Q: To the fullness, up to standard.

A: Yeah, yeah! So they know what they have inside there, when they have their own session they bring the best, but when it's somebody else's session they bring the regular stuff. So if I wanted to advance it a little bit, it was held back. A lot of productions can't come up with the best with those producers, they're putting it down. It depends on how much respect you get from them, or from the musicians. With Dynamic, you can never align the best machine until Byron Lee is recording his own album, he sends someone down from New York to come down to align the tape, the machine. Once I was in the studio, with this kid - an apprentice, he start to align the tape, and when Byron Lee came in one day and saw he aligned the tape, and Byron Lee just fire him.

Q: Sad stuff, but that's the record business for you.
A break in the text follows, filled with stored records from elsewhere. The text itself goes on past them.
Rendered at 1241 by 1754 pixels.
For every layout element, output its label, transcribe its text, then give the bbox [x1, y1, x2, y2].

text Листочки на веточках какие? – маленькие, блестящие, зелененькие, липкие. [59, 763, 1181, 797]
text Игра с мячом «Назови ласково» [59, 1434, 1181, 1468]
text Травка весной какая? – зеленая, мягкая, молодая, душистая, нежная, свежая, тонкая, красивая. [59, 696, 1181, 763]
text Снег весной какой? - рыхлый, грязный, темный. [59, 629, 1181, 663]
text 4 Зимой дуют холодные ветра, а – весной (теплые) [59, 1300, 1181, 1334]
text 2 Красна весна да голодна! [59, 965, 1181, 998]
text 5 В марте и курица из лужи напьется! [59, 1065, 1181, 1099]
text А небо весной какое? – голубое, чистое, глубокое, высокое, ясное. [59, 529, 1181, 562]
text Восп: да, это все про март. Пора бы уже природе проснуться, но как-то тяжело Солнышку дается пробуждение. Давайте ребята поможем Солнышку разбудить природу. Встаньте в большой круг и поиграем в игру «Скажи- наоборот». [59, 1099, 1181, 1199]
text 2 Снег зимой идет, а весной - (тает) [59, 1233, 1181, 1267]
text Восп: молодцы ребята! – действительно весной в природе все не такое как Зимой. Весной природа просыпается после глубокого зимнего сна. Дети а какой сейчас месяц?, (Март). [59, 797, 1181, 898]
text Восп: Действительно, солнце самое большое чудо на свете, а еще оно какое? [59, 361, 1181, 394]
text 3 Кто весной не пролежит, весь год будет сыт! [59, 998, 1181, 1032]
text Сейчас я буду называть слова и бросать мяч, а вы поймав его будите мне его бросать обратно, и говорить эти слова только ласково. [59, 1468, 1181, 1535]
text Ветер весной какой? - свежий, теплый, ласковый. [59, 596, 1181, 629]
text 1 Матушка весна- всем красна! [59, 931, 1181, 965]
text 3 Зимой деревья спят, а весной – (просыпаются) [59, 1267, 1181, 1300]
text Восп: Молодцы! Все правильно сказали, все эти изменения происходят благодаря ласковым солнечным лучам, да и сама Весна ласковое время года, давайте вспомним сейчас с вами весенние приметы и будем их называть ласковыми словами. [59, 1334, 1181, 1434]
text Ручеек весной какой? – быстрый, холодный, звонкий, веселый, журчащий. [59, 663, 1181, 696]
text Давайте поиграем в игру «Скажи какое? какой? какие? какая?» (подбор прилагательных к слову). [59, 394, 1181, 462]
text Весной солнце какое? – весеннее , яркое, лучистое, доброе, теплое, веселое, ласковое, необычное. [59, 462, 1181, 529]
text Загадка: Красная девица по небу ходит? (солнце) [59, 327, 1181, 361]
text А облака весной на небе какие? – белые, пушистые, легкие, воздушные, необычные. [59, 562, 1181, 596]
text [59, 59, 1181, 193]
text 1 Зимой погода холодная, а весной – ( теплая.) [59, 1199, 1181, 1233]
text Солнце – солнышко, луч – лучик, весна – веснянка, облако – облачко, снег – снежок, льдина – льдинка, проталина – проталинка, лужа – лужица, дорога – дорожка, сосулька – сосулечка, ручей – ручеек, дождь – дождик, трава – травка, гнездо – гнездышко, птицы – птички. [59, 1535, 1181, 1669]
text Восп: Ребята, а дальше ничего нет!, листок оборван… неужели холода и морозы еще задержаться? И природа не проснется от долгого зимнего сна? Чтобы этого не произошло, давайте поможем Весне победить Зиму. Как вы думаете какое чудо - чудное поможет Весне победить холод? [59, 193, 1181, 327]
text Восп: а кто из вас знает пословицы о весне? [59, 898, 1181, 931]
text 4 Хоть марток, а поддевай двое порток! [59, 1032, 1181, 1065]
The whole fascination with traditional elements and folk music in particular, different customs and/or ethnic concepts, you always seem to be close to that side of the music and incorporate it into the modern format of the music, which we don't often hear.

A: I respect my culture. Even when coming to America, I was never able to talk with an American accent, and trying to be as clear as possible with what I'm saying. I had to be very strong-headed, and I was never ashamed of it. Even at my young age, people thought I was already an old man, because of the words I was using, y'know, from our culture (laughs)! Old words and my voice also, people say my voice sound very old. When they learned I was only twenty-five, they were very shocked - 'What!' They thought I was like already in my fifties! It was so funny. And now a lot of people think I'm dead! Because they think at that age back then, I would be already dead. In fact, I met this girl in Miami who was kind of my chauffeur when I was shopping for my business, and I had to meet with her parents. And the next time I got to Miami she told me that her mother had said "That guy, don't bring him to our house because it's not Ras Karbi, because Ras Karbi is dead" (laughs)! I get that reaction all the time. But as an artist in Jamaica, it's a natural thing for me, 'cos even though I spend many years in Kingston, and living in Kingston, going to school in Kingston, I never consider myself a part of that big-town Kingston cliché, like the Kingston ghetto. My ghetto was the country ghetto, it's kinda different. You have guys from my neighbourhood like I Roy, who came out of my neighbourhood, and Prince Jazzbo, and a few others. But at the same time I was pursuing art, my scope of earning a living was a lot broader than most people that you could find in that ghetto life. I never wanted to sell the ghetto in my music.